→ **Problem statement**
Retype all of the records precisely.
==== Supplied entries
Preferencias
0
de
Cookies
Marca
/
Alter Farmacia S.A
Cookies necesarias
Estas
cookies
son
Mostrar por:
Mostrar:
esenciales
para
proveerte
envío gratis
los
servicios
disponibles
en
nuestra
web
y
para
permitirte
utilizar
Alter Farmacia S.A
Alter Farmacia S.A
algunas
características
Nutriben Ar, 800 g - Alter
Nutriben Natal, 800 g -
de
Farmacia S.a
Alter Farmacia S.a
========
→ **Task answer**
Preferencias
0
de
Cookies
Marca
/
Alter Farmacia S.A
Cookies necesarias
Estas
cookies
son
Mostrar por:
Mostrar:
esenciales
para
proveerte
envío gratis
los
servicios
disponibles
en
nuestra
web
y
para
permitirte
utilizar
Alter Farmacia S.A
Alter Farmacia S.A
algunas
características
Nutriben Ar, 800 g - Alter
Nutriben Natal, 800 g -
de
Farmacia S.a
Alter Farmacia S.a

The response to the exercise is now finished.